DeKalb BOE member accused of violating policy by divulging superintendent search details
DeKalb County Board of Education members are poised to schedule a hearing to determine if one of their colleagues violated its executive session policy.
The backdrop: At issue is whether board member Dr. Joyce Morley violated policy when she told the AJC about the search for the district's next superintendent.
- Morley claimed interim superintendent Vasanne Tinsley had been ranked higher by a search firm and that Dr. Devon Horton, who was selected as the finalist for the role, wasn't among its top five candidates.
- Despite her assertions, the board voted 6-1 last month to officially hire Horton, with Morley in opposition.
What's happening: At a meeting last week, board members voted unanimously to consider an "alleged violation of the board’s policy concerning failure to maintain the confidentiality of matters discussed during the executive session," the school district said in a statement.
Of note: According to Decaturish, board members didn’t initially say what they were voting on.
- A district spokesperson later issued the statement spelling out the subject of the vote.
- The hearing has not been scheduled, district press secretary Donald Porter told Axios.
What they’re saying: Morley told Axios on Friday that she thinks the decision is "retaliatory," alleging "they've been after me because I speak up."
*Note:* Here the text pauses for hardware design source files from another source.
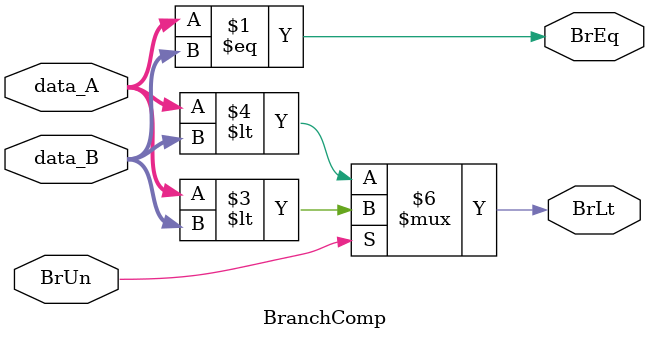
<source format=v>
module BranchComp(
	input [31:0] data_A,
	input [31:0] data_B,
	input BrUn,

	output BrEq,
	output reg BrLt
);

assign BrEq = data_A == data_B;

always@(*) begin
  if (BrUn) BrLt <= $unsigned(data_A) < $unsigned(data_B);
  else BrLt <= $signed(data_A) < $signed(data_B);
end

endmodule

</source>
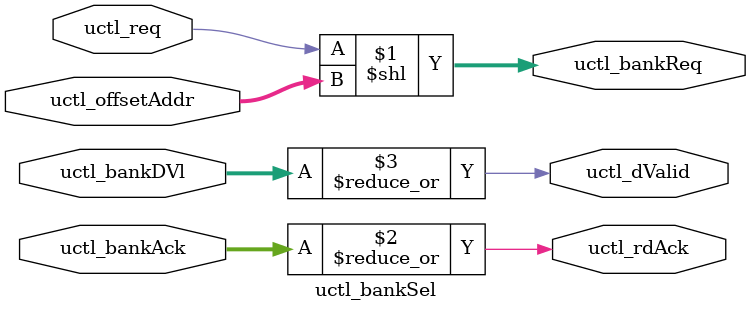
<source format=v>
`timescale 1ns / 1ps

module uctl_bankSel (
   input  wire [2       -1:0] uctl_offsetAddr   ,  // 3,2 lsb of address
   input  wire                uctl_req          , 
   input  wire [4       -1:0] uctl_bankAck      ,
   input  wire [4       -1:0] uctl_bankDVl      ,
   output wire [4       -1:0] uctl_bankReq      ,   // request to each bang
   output wire                uctl_rdAck        ,
   output wire                uctl_dValid   
   );

   assign uctl_bankReq    = uctl_req<< uctl_offsetAddr;
   assign uctl_rdAck      = |uctl_bankAck        ;
   assign uctl_dValid     = |uctl_bankDVl        ;
endmodule

   

</source>
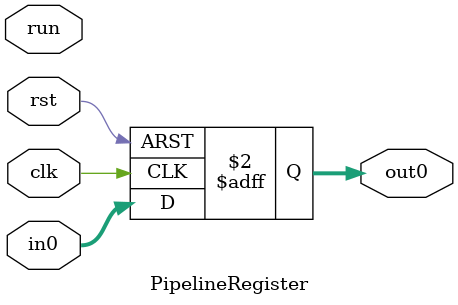
<source format=v>
`timescale 1ns / 1ps
`include "xversat.vh"

module PipelineRegister #(
         parameter DATA_W = 32
      )
      (
         input run,

         input [DATA_W-1:0] in0,

         (* latency = 1 *) output reg [DATA_W-1:0] out0,
      
         input clk,
         input rst
      ); 

always @(posedge clk,posedge rst)
begin
   if(rst) begin
      out0 <= 0;
   end else begin
      out0 <= in0;
   end
end

endmodule

</source>
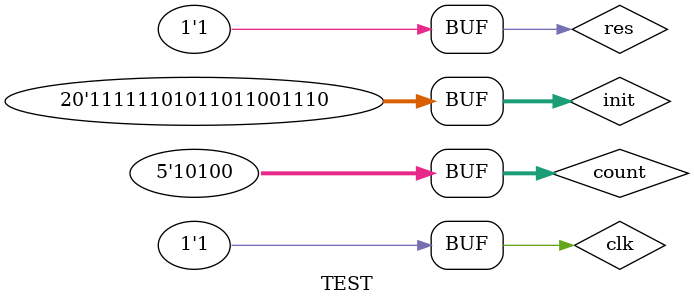
<source format=v>
module TEST;
wire [19:0] state;
reg clk,res;
reg [4:0] count;
reg [19:0] init;
integer i;

parameter STEP = 10;

autocell a0 (init, clk, res, state);

initial begin
	$display("=============density is 0.3=============");
	init=20'b00000010100100110001;
	$dumpfile("dump.vcd");
	$dumpvars(0, TEST);
	count = 0;
	res = 1;
	#1 res = 0;
	$monitor ("%t: state=%b", $time, state);
	#1 res = 1;

	repeat (20)
	begin
		clk = 1; #(STEP/2);
		clk = 0; #(STEP/2);
		count = count + 1;
	end

	$display("=============density is 0.5=============");
  #1
	init=20'b10101010101010101010;
	count = 0;
	res = 1;
	#1 res = 0;
	$monitor ("%t: state=%b", $time, state);
	#1 res = 1;

	repeat (20)
	begin
		clk = 0; #(STEP/2);
		clk = 1; #(STEP/2);
		count = count + 1;
	end

	$display("=============density is 0.7=============");
  #1
	init=20'b11111101011011001110;
	count = 0;
	res = 1;
	#1 res = 0;
	$monitor ("%t: state=%b", $time, state);
	#1 res = 1;

	repeat (20)
	begin
		clk = 0; #(STEP/2);
		clk = 1; #(STEP/2);
		count = count + 1;
	end
end
endmodule


</source>
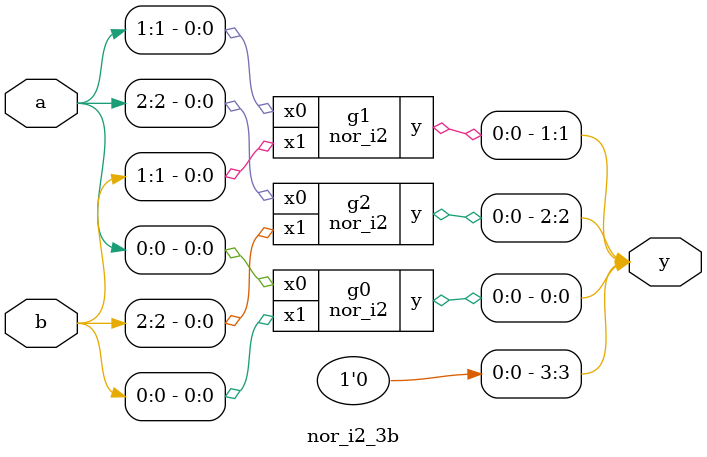
<source format=v>
module nor_i3(y, x0, x1, x2);
	output y;
	input x0, x1, x2;
		
	assign y = ~(x0 | x1 | x2);
endmodule

module nor_i2(y, x0, x1);
	output y;
	input x0, x1;
		
	assign y = ~(x0 | x1);
endmodule
	
module nor_i2_3b(y, a, b);
	output [3:0] y;
	input  [2:0] a, b;
      
	nor_i2 g0(y[0], a[0], b[0]);
	nor_i2 g1(y[1], a[1], b[1]);
	nor_i2 g2(y[2], a[2], b[2]);
	assign y[3] = 1'b0;
endmodule // nor_i2_3b
</source>
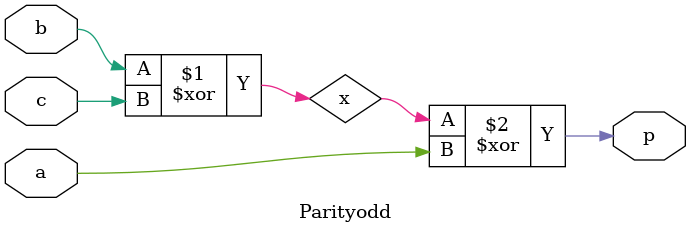
<source format=v>
module Parityodd(
  input a,b,c,
   output p
);
  
  wire x;
  
  xor (x,b,c);
  xor (p,x,a);
  
endmodule

</source>
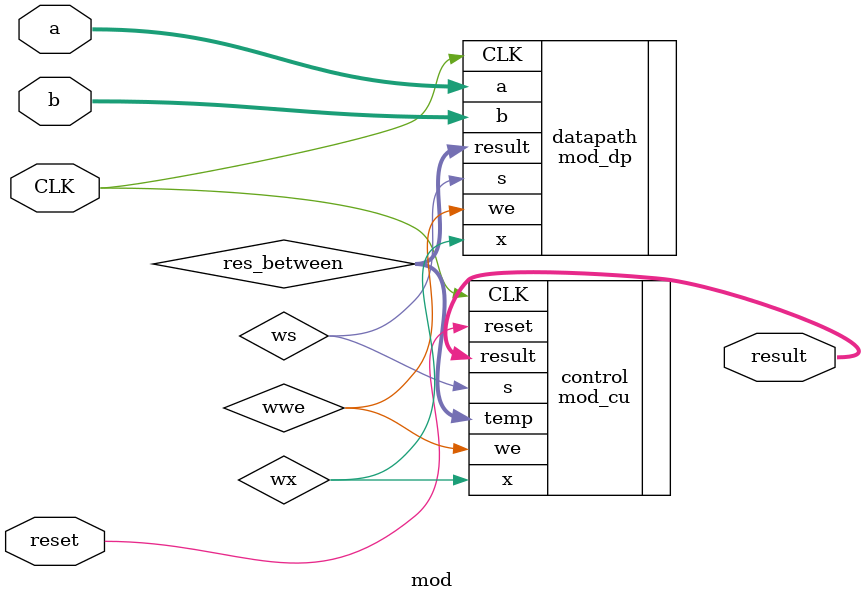
<source format=v>
module mod(
	output [31:0]result,
	input [31:0] a,
	input [31:0] b,
	input reset,
	input CLK
	
);

wire wx, wwe, ws;
wire [31:0]res_between;

mod_cu control(
.reset(reset),
.CLK(CLK),
.x(wx),
.temp(res_between),
.we(wwe),
.s(ws),
.result(result)
);

mod_dp datapath(
.CLK(CLK),
.s(ws),
.we(wwe),
.a(a),
.b(b),
.x(wx),
.result(res_between)
);


endmodule

</source>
- "When you have a board that's willing to continue to go after a particular board member ... that's a problem," she said.
- When Axios asked Morley why she shared the details of what was discussed in the closed session, she said "the public has the right to know the truth."
Be smart: Georgia’s Open Meetings Act gives governments and other boards the ability to hold closed-door sessions to discuss litigation, real estate and personnel matters. Local boards of education are additionally allowed to consider student discipline concerns.
- If any action is required after the session, the elected officials are required to vote in an open meeting on the agenda item.
Between the lines: Richard Griffiths, a media ethicist and president emeritus of the Georgia First Amendment Foundation, told Axios that the act does not impose penalties for anyone who shares what was discussed in executive session, but said Morley could "take some heat" if she did violate the board's policy.
- "For a board to take actions against one of the members ... for outing their shenanigans, is deeply disturbing to me," he said.
What's next: The board's policy requires it to provide a 30-day notice for the hearing.
- At least two-thirds of the members have to determine if Morley violated the policy. If that's the case, the board can censure her, publicly repudiate her comments, require her to make a public apology or report her to the district's accreditation agency.